▶ AIM OF THE TASK: Give back only the lines in the records below from the one with "0.60 | 0.47 | 0.23 |" to the one with "DAS: Days after", both inclusive, word for word.

▶ EXERCISE MATERIAL:

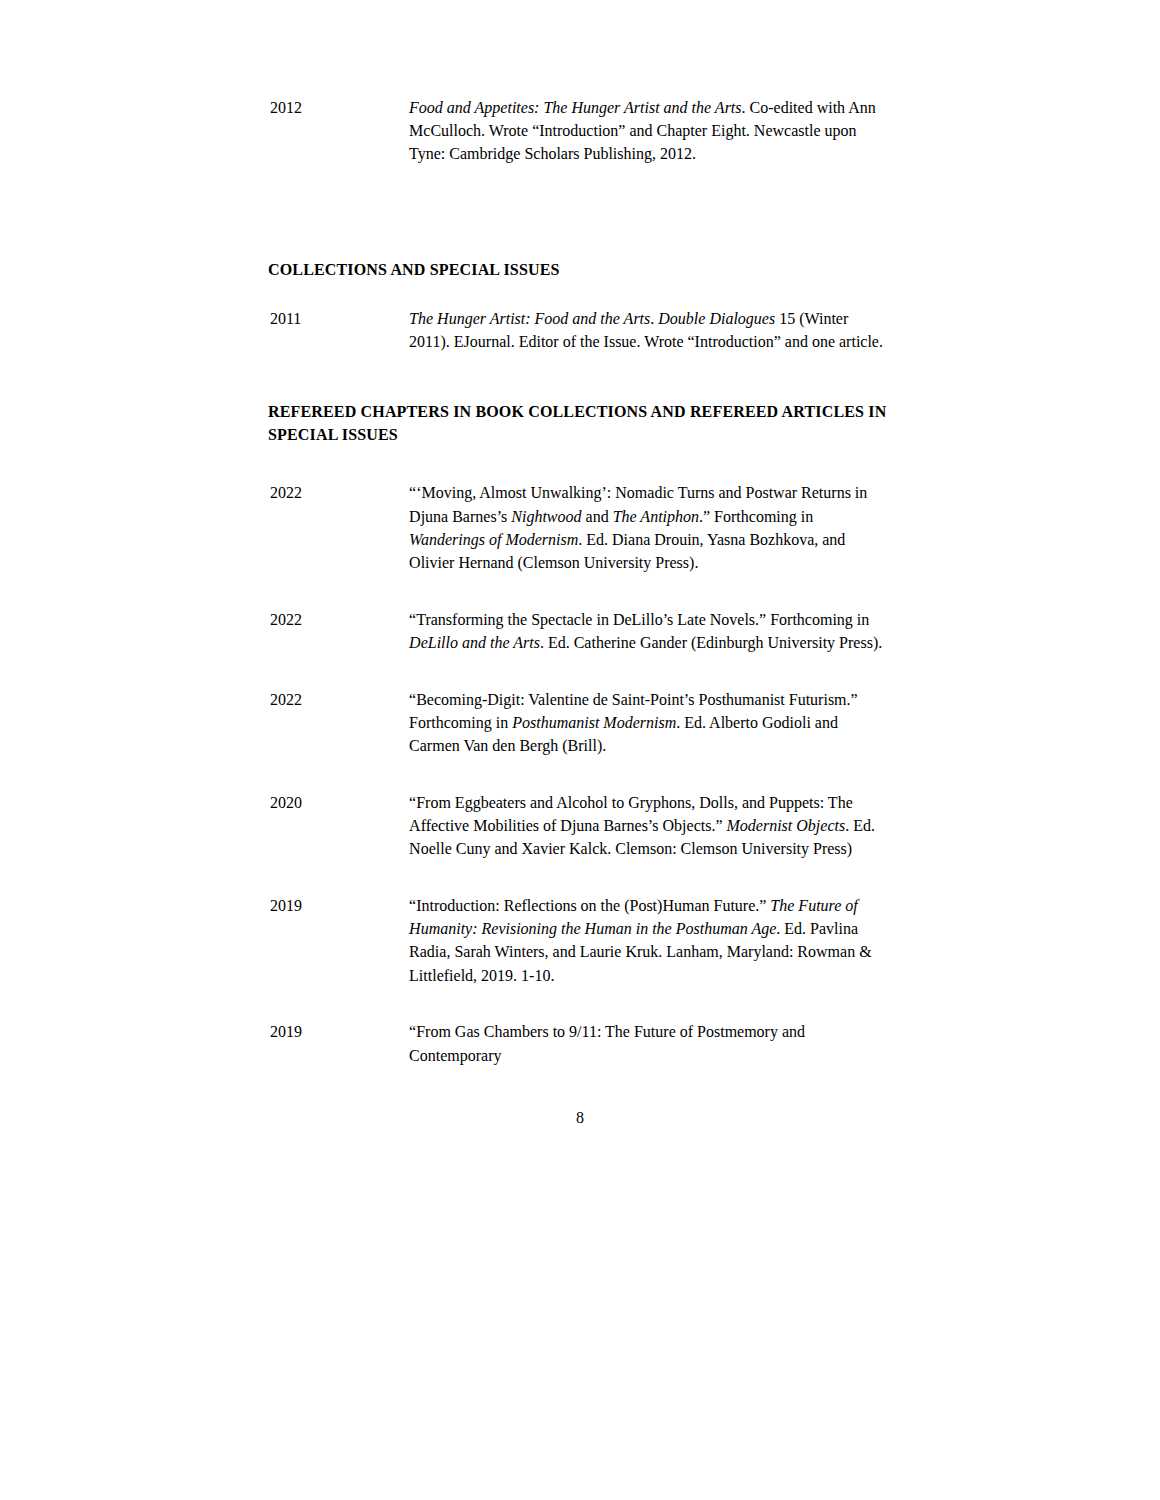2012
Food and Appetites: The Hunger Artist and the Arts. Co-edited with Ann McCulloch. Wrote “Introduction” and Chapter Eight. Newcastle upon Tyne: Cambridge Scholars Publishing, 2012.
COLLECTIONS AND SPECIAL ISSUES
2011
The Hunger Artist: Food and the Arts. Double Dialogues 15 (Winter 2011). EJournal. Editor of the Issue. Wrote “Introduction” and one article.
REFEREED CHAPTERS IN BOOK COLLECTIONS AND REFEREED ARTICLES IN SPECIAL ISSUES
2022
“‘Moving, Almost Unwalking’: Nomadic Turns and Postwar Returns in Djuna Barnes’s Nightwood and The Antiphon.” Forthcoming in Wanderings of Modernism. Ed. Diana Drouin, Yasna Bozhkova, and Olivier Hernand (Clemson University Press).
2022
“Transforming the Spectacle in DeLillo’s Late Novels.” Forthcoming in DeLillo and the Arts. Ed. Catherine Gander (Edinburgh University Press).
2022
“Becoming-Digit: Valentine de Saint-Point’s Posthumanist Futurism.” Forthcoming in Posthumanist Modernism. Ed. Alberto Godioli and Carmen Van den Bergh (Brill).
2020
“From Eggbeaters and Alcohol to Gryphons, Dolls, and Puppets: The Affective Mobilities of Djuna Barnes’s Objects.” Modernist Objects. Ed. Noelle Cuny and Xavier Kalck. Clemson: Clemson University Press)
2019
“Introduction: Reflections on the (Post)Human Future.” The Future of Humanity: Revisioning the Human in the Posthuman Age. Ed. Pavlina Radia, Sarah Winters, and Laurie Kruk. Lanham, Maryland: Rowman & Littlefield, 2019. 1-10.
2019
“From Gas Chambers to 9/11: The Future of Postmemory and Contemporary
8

--

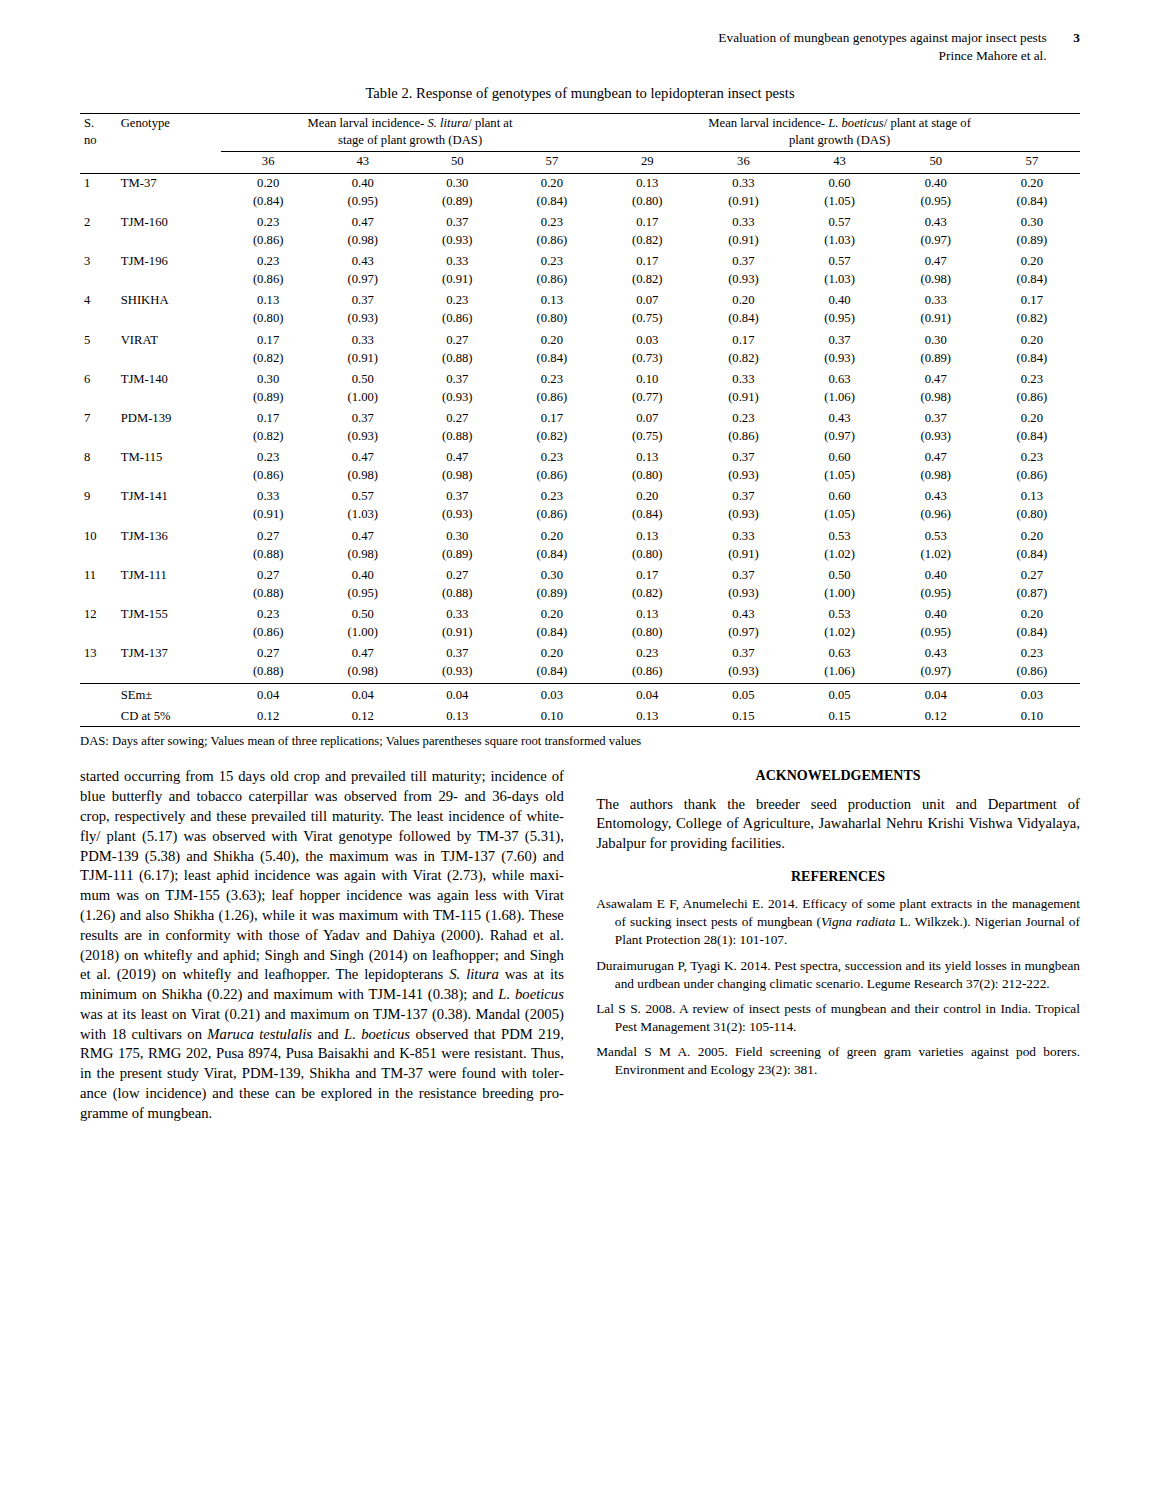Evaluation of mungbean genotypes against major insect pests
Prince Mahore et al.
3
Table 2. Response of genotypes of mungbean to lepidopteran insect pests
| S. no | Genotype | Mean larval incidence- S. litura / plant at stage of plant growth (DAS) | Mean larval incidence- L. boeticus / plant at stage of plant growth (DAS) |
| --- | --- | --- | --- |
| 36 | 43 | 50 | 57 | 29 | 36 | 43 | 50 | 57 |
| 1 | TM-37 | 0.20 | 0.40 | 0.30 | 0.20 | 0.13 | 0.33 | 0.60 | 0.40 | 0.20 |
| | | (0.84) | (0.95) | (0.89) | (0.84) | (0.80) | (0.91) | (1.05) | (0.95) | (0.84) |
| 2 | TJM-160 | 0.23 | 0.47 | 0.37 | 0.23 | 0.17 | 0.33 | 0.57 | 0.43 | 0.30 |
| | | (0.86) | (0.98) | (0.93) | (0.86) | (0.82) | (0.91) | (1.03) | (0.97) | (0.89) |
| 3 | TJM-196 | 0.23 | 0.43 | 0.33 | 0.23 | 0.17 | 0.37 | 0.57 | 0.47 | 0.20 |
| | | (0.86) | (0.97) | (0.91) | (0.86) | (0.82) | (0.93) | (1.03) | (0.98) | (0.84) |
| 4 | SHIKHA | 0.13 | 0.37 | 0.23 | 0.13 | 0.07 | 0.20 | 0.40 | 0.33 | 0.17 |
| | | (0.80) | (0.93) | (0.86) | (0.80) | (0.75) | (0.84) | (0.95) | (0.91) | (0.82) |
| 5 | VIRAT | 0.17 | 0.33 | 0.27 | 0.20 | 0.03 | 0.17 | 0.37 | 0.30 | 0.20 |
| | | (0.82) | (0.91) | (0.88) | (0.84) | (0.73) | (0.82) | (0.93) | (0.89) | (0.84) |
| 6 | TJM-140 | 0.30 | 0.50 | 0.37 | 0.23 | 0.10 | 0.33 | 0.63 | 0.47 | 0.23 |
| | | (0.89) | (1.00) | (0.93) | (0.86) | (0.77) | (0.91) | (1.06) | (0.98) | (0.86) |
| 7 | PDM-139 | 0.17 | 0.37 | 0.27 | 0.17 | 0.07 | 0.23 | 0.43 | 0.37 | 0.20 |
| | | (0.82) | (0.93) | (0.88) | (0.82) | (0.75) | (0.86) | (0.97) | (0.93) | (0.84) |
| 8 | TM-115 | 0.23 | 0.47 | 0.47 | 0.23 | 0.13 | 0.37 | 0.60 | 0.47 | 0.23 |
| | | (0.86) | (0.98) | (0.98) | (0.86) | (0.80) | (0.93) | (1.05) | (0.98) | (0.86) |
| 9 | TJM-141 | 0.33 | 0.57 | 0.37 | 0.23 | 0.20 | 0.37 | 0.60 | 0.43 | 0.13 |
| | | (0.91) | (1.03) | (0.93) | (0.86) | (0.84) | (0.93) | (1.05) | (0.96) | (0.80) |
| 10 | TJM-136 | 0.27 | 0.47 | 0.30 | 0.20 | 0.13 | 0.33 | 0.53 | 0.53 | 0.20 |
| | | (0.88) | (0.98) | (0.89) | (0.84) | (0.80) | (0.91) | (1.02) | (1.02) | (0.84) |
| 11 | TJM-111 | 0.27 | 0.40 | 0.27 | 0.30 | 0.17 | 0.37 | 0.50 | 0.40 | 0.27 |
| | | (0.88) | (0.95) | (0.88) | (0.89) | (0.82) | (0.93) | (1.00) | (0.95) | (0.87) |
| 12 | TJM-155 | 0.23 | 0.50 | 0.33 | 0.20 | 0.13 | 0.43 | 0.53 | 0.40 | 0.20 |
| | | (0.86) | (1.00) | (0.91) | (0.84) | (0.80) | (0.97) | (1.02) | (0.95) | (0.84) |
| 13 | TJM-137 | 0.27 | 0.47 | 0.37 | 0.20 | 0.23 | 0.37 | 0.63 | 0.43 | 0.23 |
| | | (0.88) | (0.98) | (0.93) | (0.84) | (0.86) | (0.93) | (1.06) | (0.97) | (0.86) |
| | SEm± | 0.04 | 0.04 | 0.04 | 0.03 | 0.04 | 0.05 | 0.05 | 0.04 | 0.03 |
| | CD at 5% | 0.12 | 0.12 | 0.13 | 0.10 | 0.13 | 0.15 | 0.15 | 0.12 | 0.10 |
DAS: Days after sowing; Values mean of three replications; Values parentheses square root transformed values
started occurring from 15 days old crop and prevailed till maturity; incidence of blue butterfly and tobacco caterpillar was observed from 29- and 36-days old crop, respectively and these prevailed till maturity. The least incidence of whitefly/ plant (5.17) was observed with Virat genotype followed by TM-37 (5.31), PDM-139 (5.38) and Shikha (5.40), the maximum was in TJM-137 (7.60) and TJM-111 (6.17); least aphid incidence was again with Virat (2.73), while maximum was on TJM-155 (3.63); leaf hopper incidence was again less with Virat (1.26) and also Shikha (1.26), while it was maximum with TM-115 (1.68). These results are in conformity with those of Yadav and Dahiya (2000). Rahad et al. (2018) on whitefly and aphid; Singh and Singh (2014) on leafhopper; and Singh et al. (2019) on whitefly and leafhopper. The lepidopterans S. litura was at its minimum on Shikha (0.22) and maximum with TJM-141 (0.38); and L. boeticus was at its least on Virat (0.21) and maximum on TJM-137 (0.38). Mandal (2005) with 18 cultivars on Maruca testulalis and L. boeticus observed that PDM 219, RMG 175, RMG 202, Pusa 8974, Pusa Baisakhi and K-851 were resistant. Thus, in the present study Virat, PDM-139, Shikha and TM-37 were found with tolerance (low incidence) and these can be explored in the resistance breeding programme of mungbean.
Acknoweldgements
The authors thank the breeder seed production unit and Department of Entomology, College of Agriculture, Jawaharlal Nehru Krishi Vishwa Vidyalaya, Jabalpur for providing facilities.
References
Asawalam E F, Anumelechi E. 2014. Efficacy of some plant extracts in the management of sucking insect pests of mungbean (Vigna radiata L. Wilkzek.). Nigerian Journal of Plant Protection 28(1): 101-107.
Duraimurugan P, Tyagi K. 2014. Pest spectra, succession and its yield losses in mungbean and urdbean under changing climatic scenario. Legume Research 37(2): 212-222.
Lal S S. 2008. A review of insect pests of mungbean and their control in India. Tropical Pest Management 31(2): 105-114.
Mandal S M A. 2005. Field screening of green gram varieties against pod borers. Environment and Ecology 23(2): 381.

* * *

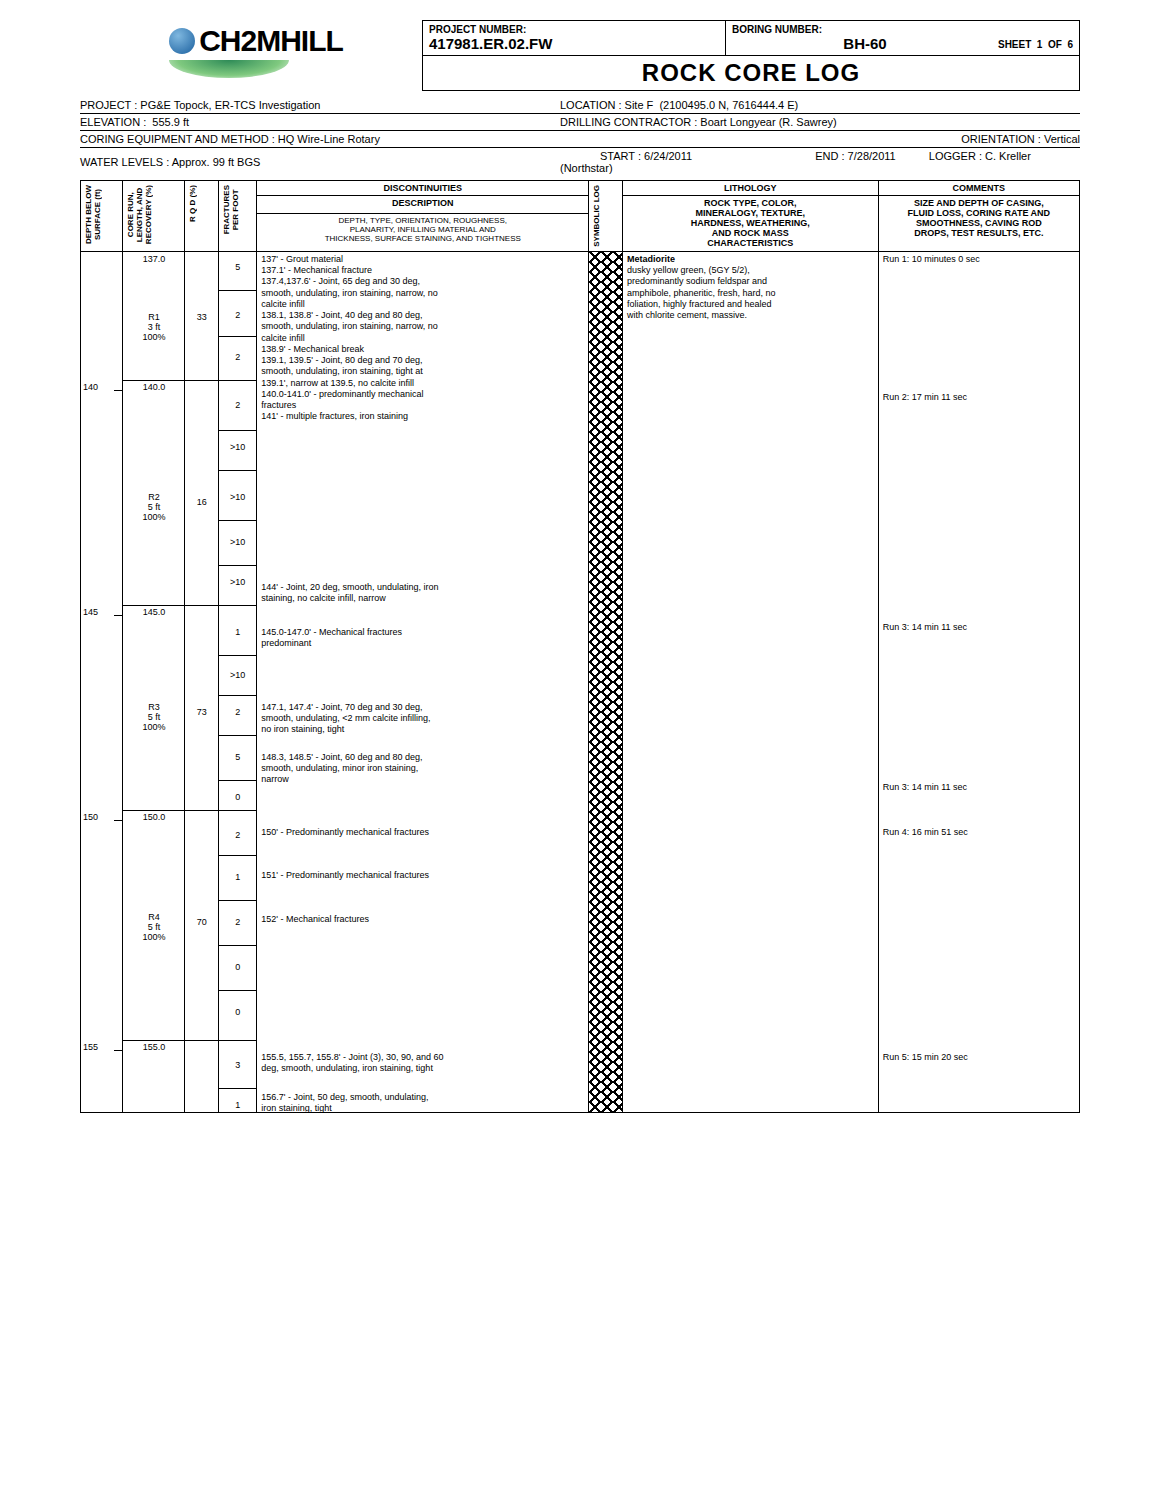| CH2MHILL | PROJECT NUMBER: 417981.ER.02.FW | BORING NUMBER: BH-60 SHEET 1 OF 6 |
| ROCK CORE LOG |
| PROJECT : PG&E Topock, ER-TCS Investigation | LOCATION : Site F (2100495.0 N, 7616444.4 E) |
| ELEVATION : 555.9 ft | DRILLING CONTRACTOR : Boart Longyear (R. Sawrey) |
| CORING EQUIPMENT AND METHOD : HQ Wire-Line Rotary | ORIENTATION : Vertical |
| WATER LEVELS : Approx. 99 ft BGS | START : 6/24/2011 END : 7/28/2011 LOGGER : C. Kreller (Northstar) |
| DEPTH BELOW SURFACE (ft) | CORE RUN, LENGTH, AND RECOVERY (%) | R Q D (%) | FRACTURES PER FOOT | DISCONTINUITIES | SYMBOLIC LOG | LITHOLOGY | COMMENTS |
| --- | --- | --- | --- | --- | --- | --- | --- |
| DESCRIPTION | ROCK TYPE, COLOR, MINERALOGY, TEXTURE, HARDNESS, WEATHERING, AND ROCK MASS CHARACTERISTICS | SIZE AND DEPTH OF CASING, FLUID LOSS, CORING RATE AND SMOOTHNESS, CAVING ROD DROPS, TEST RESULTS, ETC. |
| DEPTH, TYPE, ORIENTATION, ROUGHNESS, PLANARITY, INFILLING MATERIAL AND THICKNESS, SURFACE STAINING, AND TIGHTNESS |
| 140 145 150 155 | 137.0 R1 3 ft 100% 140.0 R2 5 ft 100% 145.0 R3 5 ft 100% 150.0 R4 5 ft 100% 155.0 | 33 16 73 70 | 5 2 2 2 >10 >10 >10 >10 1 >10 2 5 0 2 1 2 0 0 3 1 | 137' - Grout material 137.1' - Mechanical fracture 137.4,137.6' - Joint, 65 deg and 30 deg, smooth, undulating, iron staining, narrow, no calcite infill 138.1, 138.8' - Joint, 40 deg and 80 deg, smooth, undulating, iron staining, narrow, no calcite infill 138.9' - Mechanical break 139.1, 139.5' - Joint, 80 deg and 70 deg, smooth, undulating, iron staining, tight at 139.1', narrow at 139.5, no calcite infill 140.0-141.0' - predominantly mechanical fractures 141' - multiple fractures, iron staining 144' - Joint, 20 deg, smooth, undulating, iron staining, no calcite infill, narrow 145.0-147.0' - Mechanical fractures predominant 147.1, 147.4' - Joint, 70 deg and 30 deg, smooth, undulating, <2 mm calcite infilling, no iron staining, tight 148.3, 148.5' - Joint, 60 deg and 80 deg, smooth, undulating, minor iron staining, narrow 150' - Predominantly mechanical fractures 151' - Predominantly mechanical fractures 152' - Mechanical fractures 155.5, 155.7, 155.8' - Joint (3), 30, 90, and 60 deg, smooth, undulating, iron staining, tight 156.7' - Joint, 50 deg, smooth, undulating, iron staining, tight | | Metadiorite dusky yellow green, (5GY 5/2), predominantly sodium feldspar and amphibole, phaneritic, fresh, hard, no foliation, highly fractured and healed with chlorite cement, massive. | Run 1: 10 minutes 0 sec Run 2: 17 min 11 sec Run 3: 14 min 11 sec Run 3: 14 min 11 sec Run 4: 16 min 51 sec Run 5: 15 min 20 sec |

▶ ANSWER SPACE:
| 8 | TM-115 | 0.23 | 0.47 | 0.47 | 0.23 | 0.13 | 0.37 | 0.60 | 0.47 | 0.23 |
| | | (0.86) | (0.98) | (0.98) | (0.86) | (0.80) | (0.93) | (1.05) | (0.98) | (0.86) |
| 9 | TJM-141 | 0.33 | 0.57 | 0.37 | 0.23 | 0.20 | 0.37 | 0.60 | 0.43 | 0.13 |
| | | (0.91) | (1.03) | (0.93) | (0.86) | (0.84) | (0.93) | (1.05) | (0.96) | (0.80) |
| 10 | TJM-136 | 0.27 | 0.47 | 0.30 | 0.20 | 0.13 | 0.33 | 0.53 | 0.53 | 0.20 |
| | | (0.88) | (0.98) | (0.89) | (0.84) | (0.80) | (0.91) | (1.02) | (1.02) | (0.84) |
| 11 | TJM-111 | 0.27 | 0.40 | 0.27 | 0.30 | 0.17 | 0.37 | 0.50 | 0.40 | 0.27 |
| | | (0.88) | (0.95) | (0.88) | (0.89) | (0.82) | (0.93) | (1.00) | (0.95) | (0.87) |
| 12 | TJM-155 | 0.23 | 0.50 | 0.33 | 0.20 | 0.13 | 0.43 | 0.53 | 0.40 | 0.20 |
| | | (0.86) | (1.00) | (0.91) | (0.84) | (0.80) | (0.97) | (1.02) | (0.95) | (0.84) |
| 13 | TJM-137 | 0.27 | 0.47 | 0.37 | 0.20 | 0.23 | 0.37 | 0.63 | 0.43 | 0.23 |
| | | (0.88) | (0.98) | (0.93) | (0.84) | (0.86) | (0.93) | (1.06) | (0.97) | (0.86) |
| | SEm± | 0.04 | 0.04 | 0.04 | 0.03 | 0.04 | 0.05 | 0.05 | 0.04 | 0.03 |
| | CD at 5% | 0.12 | 0.12 | 0.13 | 0.10 | 0.13 | 0.15 | 0.15 | 0.12 | 0.10 |
DAS: Days after sowing; Values mean of three replications; Values parentheses square root transformed values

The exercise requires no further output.